▶ What to work on:
Among the lines below, how many have the string "input" in them? Only the number is wanted.

[Machine-readable hardware designs]
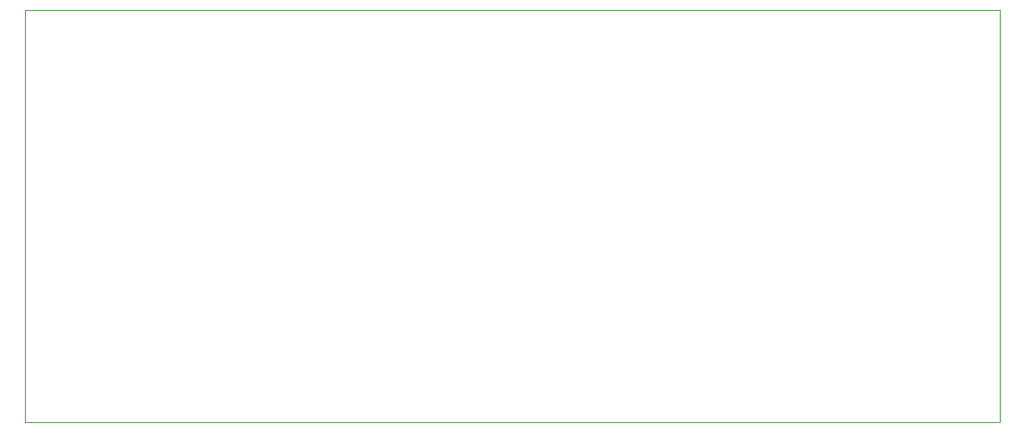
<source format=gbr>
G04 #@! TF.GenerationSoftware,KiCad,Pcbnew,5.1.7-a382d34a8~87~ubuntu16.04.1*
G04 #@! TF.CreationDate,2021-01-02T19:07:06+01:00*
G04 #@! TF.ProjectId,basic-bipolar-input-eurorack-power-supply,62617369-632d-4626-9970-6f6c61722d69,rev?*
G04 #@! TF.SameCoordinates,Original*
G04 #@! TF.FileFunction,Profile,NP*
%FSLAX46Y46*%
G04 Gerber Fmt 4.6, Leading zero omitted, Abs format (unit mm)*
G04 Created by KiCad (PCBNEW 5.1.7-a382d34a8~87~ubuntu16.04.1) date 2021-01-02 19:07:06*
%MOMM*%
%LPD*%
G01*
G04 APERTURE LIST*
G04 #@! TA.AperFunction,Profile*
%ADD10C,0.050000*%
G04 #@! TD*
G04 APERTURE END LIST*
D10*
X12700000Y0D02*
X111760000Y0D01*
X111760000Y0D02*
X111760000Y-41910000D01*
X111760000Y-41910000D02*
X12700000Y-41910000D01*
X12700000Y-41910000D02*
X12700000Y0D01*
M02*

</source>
==
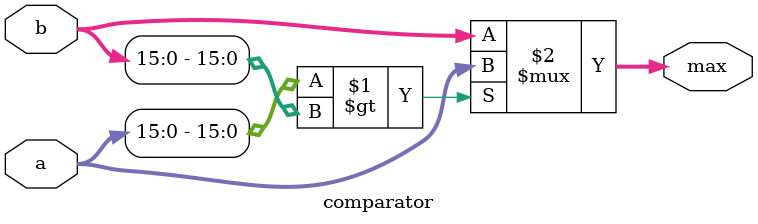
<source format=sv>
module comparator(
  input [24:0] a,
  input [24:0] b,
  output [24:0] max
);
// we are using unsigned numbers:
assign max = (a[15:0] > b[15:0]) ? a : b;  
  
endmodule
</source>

▶ Result:
3